If rate cut is to increase economic activity it is well and good but this can lead to the problem of over spending and again inflation climbs up which is not intend of the monitory policy and above all rate cuts will not increase the economic activity. Instead rate cut must have been sectorial wise and not across the board similar to a fisical stimulus. Rate cut will make the banks to increase it business (revenue) due to falling interest rates to spur business and relax the rule to lend and this in turn create a bad debit. And India is a saving based economy this will turn into a punishment for the 80% of popualtion which saves.

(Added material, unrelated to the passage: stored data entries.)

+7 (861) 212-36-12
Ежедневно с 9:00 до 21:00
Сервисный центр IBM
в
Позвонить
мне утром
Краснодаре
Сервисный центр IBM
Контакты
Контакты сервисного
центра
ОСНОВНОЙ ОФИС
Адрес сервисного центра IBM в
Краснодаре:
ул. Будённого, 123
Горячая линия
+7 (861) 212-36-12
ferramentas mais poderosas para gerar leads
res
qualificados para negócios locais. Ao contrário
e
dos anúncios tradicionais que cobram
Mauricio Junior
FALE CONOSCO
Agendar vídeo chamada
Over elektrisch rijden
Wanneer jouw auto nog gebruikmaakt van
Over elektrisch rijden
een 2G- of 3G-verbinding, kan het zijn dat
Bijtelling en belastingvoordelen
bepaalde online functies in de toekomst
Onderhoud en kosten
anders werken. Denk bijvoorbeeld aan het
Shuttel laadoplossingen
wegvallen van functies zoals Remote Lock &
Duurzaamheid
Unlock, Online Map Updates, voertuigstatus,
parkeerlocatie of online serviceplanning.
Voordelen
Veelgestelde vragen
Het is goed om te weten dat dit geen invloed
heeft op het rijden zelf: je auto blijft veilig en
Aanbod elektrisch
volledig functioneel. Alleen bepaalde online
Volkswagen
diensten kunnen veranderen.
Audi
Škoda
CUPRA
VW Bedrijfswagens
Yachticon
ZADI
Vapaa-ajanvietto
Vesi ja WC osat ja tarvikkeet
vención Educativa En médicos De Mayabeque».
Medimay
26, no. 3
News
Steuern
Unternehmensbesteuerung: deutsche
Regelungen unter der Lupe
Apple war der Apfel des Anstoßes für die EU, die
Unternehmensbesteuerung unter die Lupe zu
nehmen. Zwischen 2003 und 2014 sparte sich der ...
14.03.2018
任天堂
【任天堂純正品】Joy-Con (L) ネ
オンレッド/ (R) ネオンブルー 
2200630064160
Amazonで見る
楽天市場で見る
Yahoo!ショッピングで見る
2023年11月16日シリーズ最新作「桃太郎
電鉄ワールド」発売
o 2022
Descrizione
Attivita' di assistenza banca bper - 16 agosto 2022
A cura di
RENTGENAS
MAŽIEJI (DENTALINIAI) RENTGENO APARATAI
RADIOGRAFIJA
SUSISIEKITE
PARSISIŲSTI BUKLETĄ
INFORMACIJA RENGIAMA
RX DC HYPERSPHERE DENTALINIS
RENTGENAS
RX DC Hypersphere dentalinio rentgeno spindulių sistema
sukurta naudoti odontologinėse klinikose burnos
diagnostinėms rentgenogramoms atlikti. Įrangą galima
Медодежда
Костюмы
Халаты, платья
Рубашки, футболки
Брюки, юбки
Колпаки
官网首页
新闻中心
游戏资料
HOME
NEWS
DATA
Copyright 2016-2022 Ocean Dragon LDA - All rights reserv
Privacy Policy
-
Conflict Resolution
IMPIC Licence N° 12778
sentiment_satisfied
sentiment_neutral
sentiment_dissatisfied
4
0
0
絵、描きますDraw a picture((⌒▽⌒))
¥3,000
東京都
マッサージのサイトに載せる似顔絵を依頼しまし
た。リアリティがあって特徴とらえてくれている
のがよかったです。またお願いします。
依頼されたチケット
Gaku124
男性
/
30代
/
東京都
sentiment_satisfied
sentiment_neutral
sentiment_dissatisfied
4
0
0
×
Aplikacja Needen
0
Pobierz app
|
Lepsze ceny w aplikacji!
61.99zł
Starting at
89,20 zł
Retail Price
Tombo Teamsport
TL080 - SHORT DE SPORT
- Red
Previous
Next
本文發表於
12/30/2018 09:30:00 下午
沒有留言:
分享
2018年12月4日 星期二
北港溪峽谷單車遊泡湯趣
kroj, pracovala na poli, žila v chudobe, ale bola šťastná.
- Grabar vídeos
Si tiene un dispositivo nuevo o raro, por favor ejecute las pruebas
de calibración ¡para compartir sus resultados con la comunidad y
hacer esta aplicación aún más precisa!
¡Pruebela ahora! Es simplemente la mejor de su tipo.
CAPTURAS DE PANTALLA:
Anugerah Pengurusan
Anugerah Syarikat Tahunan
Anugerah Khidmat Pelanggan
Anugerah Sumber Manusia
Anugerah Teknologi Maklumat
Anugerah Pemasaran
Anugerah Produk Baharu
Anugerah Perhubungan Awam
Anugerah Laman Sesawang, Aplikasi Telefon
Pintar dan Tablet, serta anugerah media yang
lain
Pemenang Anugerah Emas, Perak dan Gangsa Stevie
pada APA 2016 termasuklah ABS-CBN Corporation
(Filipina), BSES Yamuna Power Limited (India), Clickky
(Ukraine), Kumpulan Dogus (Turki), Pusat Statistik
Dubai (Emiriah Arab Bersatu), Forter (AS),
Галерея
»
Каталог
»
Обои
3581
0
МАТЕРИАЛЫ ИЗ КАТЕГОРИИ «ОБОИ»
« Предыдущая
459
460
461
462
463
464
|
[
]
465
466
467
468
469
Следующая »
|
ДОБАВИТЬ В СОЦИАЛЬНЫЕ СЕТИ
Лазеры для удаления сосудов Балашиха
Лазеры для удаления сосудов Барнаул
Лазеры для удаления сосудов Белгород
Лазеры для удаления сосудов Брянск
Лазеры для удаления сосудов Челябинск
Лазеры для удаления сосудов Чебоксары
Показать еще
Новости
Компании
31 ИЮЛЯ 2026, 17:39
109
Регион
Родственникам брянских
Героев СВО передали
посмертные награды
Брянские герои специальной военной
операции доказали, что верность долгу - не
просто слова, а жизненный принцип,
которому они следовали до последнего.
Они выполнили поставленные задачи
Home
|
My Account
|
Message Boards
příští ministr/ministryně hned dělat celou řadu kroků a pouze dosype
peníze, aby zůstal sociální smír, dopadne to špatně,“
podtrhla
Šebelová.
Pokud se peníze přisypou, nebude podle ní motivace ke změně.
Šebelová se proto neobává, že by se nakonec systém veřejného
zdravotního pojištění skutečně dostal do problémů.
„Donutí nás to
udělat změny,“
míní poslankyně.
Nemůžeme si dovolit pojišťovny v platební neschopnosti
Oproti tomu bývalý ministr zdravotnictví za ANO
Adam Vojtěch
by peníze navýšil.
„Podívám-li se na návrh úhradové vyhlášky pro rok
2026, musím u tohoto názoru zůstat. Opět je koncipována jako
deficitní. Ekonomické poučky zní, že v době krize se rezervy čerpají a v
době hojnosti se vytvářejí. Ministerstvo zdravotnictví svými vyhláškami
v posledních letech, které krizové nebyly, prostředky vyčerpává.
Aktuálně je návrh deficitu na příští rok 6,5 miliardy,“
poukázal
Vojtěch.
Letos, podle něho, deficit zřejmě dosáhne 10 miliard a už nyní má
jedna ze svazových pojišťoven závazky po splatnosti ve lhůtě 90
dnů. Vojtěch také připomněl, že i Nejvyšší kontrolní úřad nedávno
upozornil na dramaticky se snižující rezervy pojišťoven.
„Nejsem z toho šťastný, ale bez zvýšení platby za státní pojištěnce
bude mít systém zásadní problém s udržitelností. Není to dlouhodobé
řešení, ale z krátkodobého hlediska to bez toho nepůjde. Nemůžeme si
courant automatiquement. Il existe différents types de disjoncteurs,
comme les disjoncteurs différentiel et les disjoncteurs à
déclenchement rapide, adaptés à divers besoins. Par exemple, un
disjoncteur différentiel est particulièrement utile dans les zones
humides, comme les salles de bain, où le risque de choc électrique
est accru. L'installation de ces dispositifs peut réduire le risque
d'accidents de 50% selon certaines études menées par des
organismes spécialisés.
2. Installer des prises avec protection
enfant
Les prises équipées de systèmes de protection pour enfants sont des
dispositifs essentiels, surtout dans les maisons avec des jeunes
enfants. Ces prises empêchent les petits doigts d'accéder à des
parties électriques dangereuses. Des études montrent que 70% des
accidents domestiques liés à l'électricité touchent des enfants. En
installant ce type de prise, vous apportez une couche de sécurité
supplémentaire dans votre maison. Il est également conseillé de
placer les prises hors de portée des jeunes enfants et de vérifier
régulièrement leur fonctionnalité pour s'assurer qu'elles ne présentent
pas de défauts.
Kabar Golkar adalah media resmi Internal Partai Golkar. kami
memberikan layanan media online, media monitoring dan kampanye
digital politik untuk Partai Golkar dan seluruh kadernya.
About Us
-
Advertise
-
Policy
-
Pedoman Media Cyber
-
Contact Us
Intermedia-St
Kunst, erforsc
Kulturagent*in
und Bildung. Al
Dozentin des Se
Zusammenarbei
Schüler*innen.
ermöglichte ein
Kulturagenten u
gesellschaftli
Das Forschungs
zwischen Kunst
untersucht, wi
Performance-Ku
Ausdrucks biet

As per many banker the liquidity is ample in the system and there is a lack of confidance to spending in a shrinking economy. For this, sentiment has to be boosted and not the interest rate cut, sentiment can only be boosted by support to job generating sectors like textiles, exports and manufactoring, etc., Infrastructure is required but this is not the time to make a blunder by following the history its time to innovate the policies and change the mind set and work for a better economy and lead the world to create a history. Its a good time for to work and create education and medical infrastructure under government for free education and free medical support as it is prevalent in developed countries, this will also create a a large number of employement than pumping money meaninglessly. Working on the needs of the requirement and job creation is required than following someone else who failed in every possible way.
Coming to liquidity pressure seen by corporates will not be easied so soon as many PE players are exiting the lending space due to lack of liquidity. No corporate is ready to get loan against the security and to be frank there is a huge gap between loan value and security valuation. The corporates know if they decrease the price they get the revenue and cash follow for sustaining but are reluctant for not lossing the profit they are not in a mind set to operate atleast in breakeven for some time and turn the things into there favour. I could like to add a sentence here " You are profititable when you buy low but not when you sell high".